Exercise aim:
From the records below, state how many lines include the word "shall", giving only that number.

Dataset records:
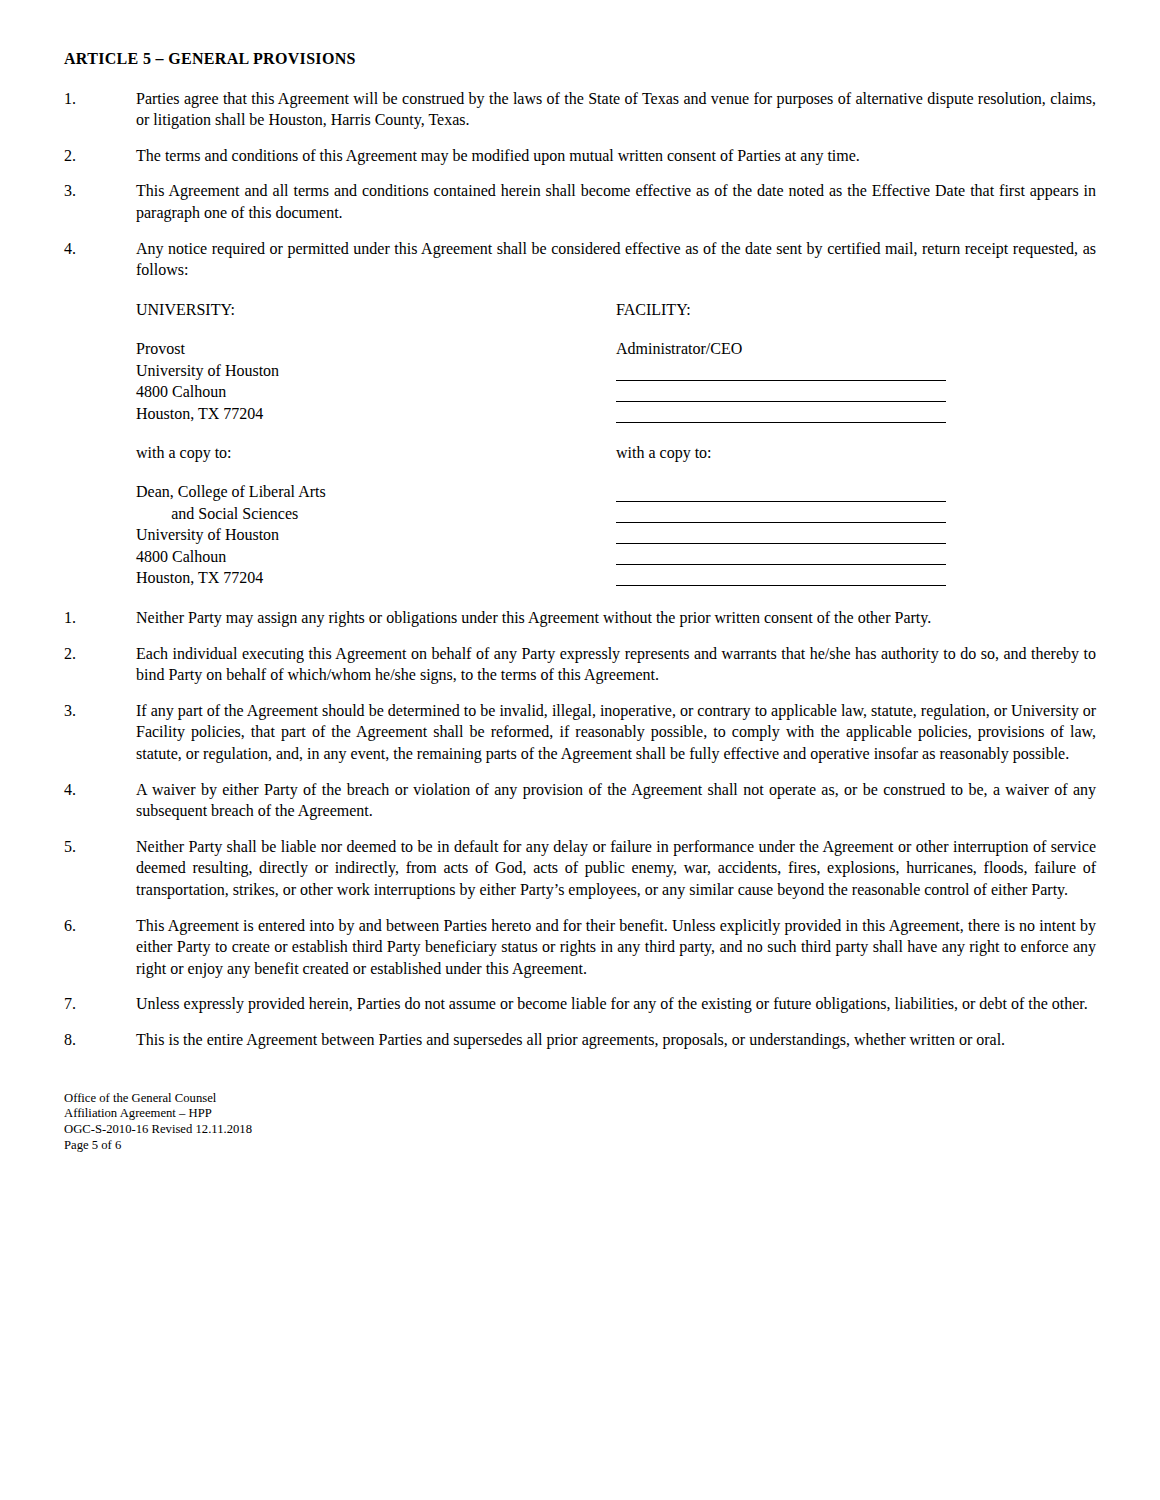ARTICLE 5 – GENERAL PROVISIONS
Parties agree that this Agreement will be construed by the laws of the State of Texas and venue for purposes of alternative dispute resolution, claims, or litigation shall be Houston, Harris County, Texas.
The terms and conditions of this Agreement may be modified upon mutual written consent of Parties at any time.
This Agreement and all terms and conditions contained herein shall become effective as of the date noted as the Effective Date that first appears in paragraph one of this document.
Any notice required or permitted under this Agreement shall be considered effective as of the date sent by certified mail, return receipt requested, as follows:
| UNIVERSITY: | FACILITY: |
| Provost University of Houston 4800 Calhoun Houston, TX 77204 | Administrator/CEO |
| with a copy to: | with a copy to: |
| Dean, College of Liberal Arts and Social Sciences University of Houston 4800 Calhoun Houston, TX 77204 | |
Neither Party may assign any rights or obligations under this Agreement without the prior written consent of the other Party.
Each individual executing this Agreement on behalf of any Party expressly represents and warrants that he/she has authority to do so, and thereby to bind Party on behalf of which/whom he/she signs, to the terms of this Agreement.
If any part of the Agreement should be determined to be invalid, illegal, inoperative, or contrary to applicable law, statute, regulation, or University or Facility policies, that part of the Agreement shall be reformed, if reasonably possible, to comply with the applicable policies, provisions of law, statute, or regulation, and, in any event, the remaining parts of the Agreement shall be fully effective and operative insofar as reasonably possible.
A waiver by either Party of the breach or violation of any provision of the Agreement shall not operate as, or be construed to be, a waiver of any subsequent breach of the Agreement.
Neither Party shall be liable nor deemed to be in default for any delay or failure in performance under the Agreement or other interruption of service deemed resulting, directly or indirectly, from acts of God, acts of public enemy, war, accidents, fires, explosions, hurricanes, floods, failure of transportation, strikes, or other work interruptions by either Party’s employees, or any similar cause beyond the reasonable control of either Party.
This Agreement is entered into by and between Parties hereto and for their benefit. Unless explicitly provided in this Agreement, there is no intent by either Party to create or establish third Party beneficiary status or rights in any third party, and no such third party shall have any right to enforce any right or enjoy any benefit created or established under this Agreement.
Unless expressly provided herein, Parties do not assume or become liable for any of the existing or future obligations, liabilities, or debt of the other.
This is the entire Agreement between Parties and supersedes all prior agreements, proposals, or understandings, whether written or oral.
Office of the General Counsel
Affiliation Agreement – HPP
OGC-S-2010-16 Revised 12.11.2018
Page 5 of 6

Task output:
7